Con la riappacificazione, il popolo ottenne alcuni diritti e importanti concessioni, come l’istituzione dei Tribuni della Plebe, ossia magistrati che rappresentavano il popolo nel governo della città e potevano opporsi alle leggi che andavano contro gli interessi dei plebei. Ma ci vollero ancora molti anni prima che i plebei ottenessero leggi più giuste.

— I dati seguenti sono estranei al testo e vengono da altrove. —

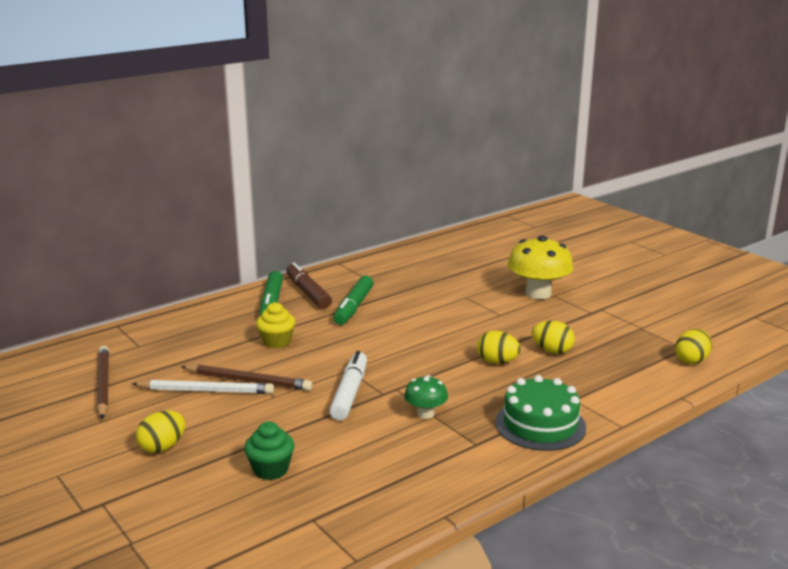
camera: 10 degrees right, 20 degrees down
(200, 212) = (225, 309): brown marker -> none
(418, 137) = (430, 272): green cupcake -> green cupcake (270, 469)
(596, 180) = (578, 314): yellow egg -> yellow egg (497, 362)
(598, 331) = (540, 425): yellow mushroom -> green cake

Nel 450 a.C. il senato mise per iscritto Le Leggi delle Dodici Tavole, in modo che tutti, patrizi e plebei, potessero conoscerle e rispettarle.
Nonostante ciò, il governo di Roma rimase nelle mani dei patrizi e le guerre di espansione accentuarono il divario economico tra patrizi e plebei: i primi diventarono proprietari di enormi estensioni di terreno, chiamati latifondi, che venivano lavorati dai prigionieri di guerra divenuti schiavi; i plebei, invece, una volta tornati dalle guerre, trovarono le loro terre incolte e non avendo più il necessario per vivere furono costretti a venderle a poco prezzo ai patrizi, che così aumentavano ulteriormente i loro possedimento.
A ciò si aggiungeva la piaga della schiavitù per debiti: i plebei più poveri erano costretti a chiedere prestiti ai patrizi e, se non riuscivano a restituire le somme, dovevano lavorare a dure condizioni per il creditore, diventandone schiavi.
Per porre rimedia a questa situazione, nel 133 a.C. il tribuno della plebe Tiberio Gracco propose una riforma agraria che fissava la grandezza massima del latifondo e prevedeva di dividere il resto del terreno in piccoli appezzamenti da distribuire ai contadini plebei.
La legge venne approvata, ma scatenò la rabbia dei ricchi latifondisti, che fecero uccidere Tiberio e sospesero la riforma.
Dopo 10 anni , suo fratello Gaio Gracco, divenuto tribuno della plebe, ripropose la riforma e presentò una nuova legge che dava diritto ai cittadini più poveri di ricevere grano a prezzo ridotto. Ma anch’egli fu osteggiato dai latifondisti, che fecero sollevare contro di lui i loro clienti. I pochi plebei che gli erano rimasti fedeli vennero massacrati e Gaio si fece uccidere da uno schiavo per non cadere nelle mani dei nemici.